Pereira 22/01/2024
Lima Barreto e um diagnóstico de país.
Em 2018, Mariana Ferrer acusa o empresário André Aranha de tê-la supostamente dopado e estuprado no interior de uma boate de luxo, onde estava a trabalho, levando o caso ao público por meio de suas redes sociais.
André Aranha, um empresário bem-sucedido, conhecido na cidade e com laços de proximidade com herdeiros do maior conglomerado de mídia do Brasil, atrai atenção popular e causa grande comoção.
Durante o julgamento, o advogado de defesa teria constrangido a vítima ao exibir fotos de Mariana em poses que ele afirmava serem "ginecológicas". O juiz, em sua sentença, inocenta André Aranha alegando falta de provas e a ausência de tipificação de "estupro culposo" na legislação brasileira.
Na trama de Clara dos Anjos, a protagonista vê seu futuro desgraçar-se ao ser seduzida, deflorada e abandonada por Cassi Jones. Ao buscar justiça, é confortada pela mãe do agressor, que argumenta: "Por acaso, meu filho as amarra, as amordaça, as ameaça com faca e revólver? Não. A culpa é delas, só delas..." Mesmo com Cassi acumulando mais de dez casos de defloramentos, ele conta com "a benevolência secreta de juízes e delegados, que, no íntimo, julgam absurdo o casamento dele com suas vítimas, devido às diferenças de educação, nascimento, cor e instrução", permanecendo impune.
Apesar de terem se passado mais de um século desde a publicação de Clara dos Anjos, os paralelismos entre os dois casos são inegáveis. Ano após ano, o Brasil testemunha no mapa da violência o aumento dos casos de agressão contra mulheres, especialmente aquelas negras/pardas e pobres. Isso evidencia a importância da leitura de Lima Barreto, que fez um diagnóstico dos problemas fundamentais do Brasil, destacando os problemas estruturais enraizados em um passado marcado pela escravidão, subserviência e exploração dos corpos racializados.
Para Octávio Ianni, destacado sociólogo brasileiro, Machado de Assis, Cruz e Souza e Lima Barreto formam o trio que inaugura a literatura afro-brasileira. Segundo ele, é impossível se deparar com a obra de algum desses três sem sentir a necessidade de refletir e se engajar na causa dos negros. Entre eles, Lima Barreto talvez seja aquele que mais se destaca na abordagem da questão racial, evidenciando sua emoção por meio de sua escrita.

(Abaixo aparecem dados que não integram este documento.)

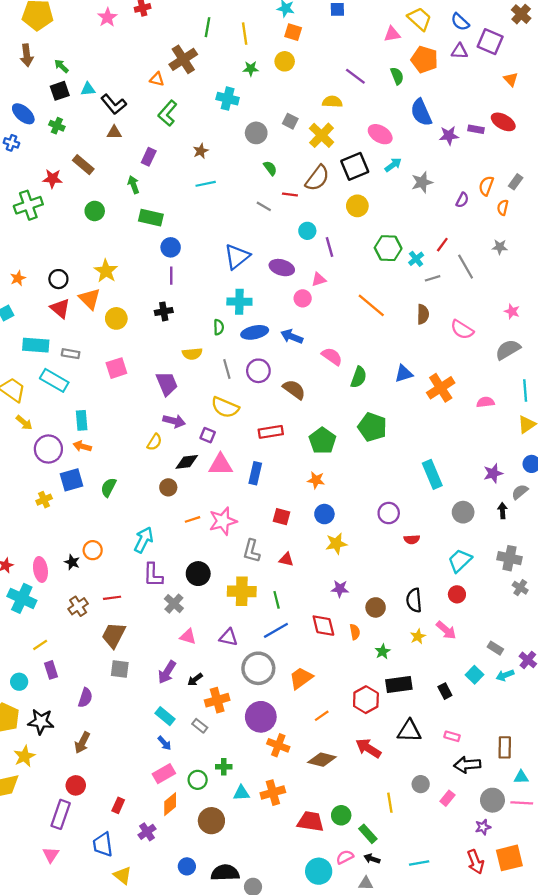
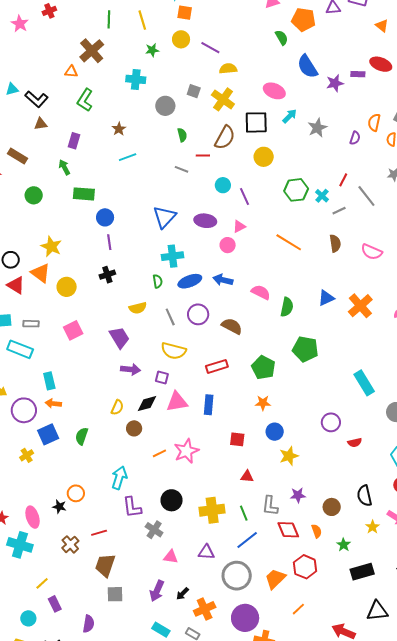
purple line: (355, 76) -> (210, 48), moved
black square: (355, 166) -> (256, 122), turned 30
green semicircle: (270, 168) -> (182, 135), turned 32
yellow semicircle: (154, 442) -> (117, 407), moved
gray L-shape: (252, 551) -> (270, 506), moved
red hexagon: (366, 700) -> (305, 567), moved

Quanto à obra "Clara dos Anjos", Lima Barreto adota uma linguagem popular e uma forma narrativa novelesca, uma fórmula que hoje é amplamente familiar e compreendida pela maioria dos brasileiros. Isso torna a leitura facilitada, exigindo apenas uma pequena adaptação ao ritmo, e mesmo as palavras não usuais no contexto atual são de fácil compreensão, auxiliadas pelas notas mais do que suficientes presentes na edição da Companhia das Letras.
Lima Barreto testemunhou o Rio de Janeiro transformar-se na "cidade maravilhosa" durante seu processo de urbanização. As belas praças, encantadores jardins, amplas avenidas e suntuosos palacetes foram erguidos à custa da deterioração das condições de vida dos trabalhadores, do sofrimento da população mais pobre e de seu afastamento dos grandes centros para as áreas mais periféricas, conforme ditado pela elite higienista. Essas mudanças, aliadas ao legado racial brasileiro, permeiam toda a sua obra, revelando um retrato do subúrbio, do malandro e do burguês.